Conflicts with #4129.
Updated by Brett Smith almost 10 years ago
If it helps, here's one daemon test I wrote for the behavior.
def test_old_arvados_node_reused_again_after_shutdown(self):
arv_node = testutil.arvados_node_mock(4, age=9000)
size = testutil.MockSize(4)
self.make_daemon(arvados_nodes=[arv_node])
self.daemon.update_server_wishlist([size]).get(self.TIMEOUT)
self.last_setup.cloud_node.get.return_value = (
testutil.cloud_node_mock(5))
self.daemon.node_up(self.last_setup).get(self.TIMEOUT)
# Now deliver the "shutdown unpaired node" message.
self.timer.deliver()
self.daemon.update_server_wishlist([size]).get(self.TIMEOUT)
self.stop_proxy(self.daemon)
used_nodes = [call[1].get('arvados_node')
for call in self.node_setup.start.call_args_list]
self.assertEqual(2, len(used_nodes))
self.assertIs(arv_node, used_nodes[0])
self.assertIs(arv_node, used_nodes[1])
As of this writing, the last assertion fails.
Updated by Brett Smith almost 10 years ago
- Assigned To set to Brett Smith
- Target version changed from Arvados Future Sprints to 2015-05-20 sprint
Updated by Brett Smith almost 10 years ago
5736-node-manager-easy-slot-cleanup-wip is up for review. It teaches Node Manager to clean up node records after shutting down paired nodes. This case is easy to address, and should help prevent slot number exhaustion under normal operation.
It does not clean up records when nodes fail to bootstrap, so it does not completely solve the problem, or close this ticket.
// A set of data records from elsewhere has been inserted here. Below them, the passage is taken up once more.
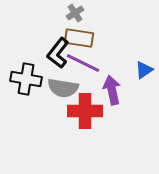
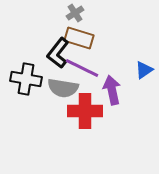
brown rectangle: rotated 8 degrees clockwise
purple line: moved 1 px left, 5 px down
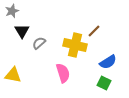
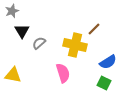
brown line: moved 2 px up
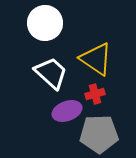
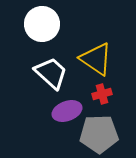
white circle: moved 3 px left, 1 px down
red cross: moved 7 px right
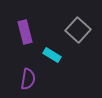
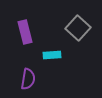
gray square: moved 2 px up
cyan rectangle: rotated 36 degrees counterclockwise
But it gets us most of the benefit and is much easier to do, so Ward asked for it to be addressed separately sooner, and that seemed sensible to me.
Updated by Brett Smith almost 10 years ago
- Target version changed from 2015-05-20 sprint to Arvados Future Sprints
Addressing the harder case (where we boot a node, it fails to bootstrap, and we need to recycle the node record we seeded it with) can come later.
Updated by Tom Morris over 8 years ago
- Assigned To changed from Brett Smith to Tom Morris
Updated by Ward Vandewege over 4 years ago
- Target version deleted (
Arvados Future Sprints)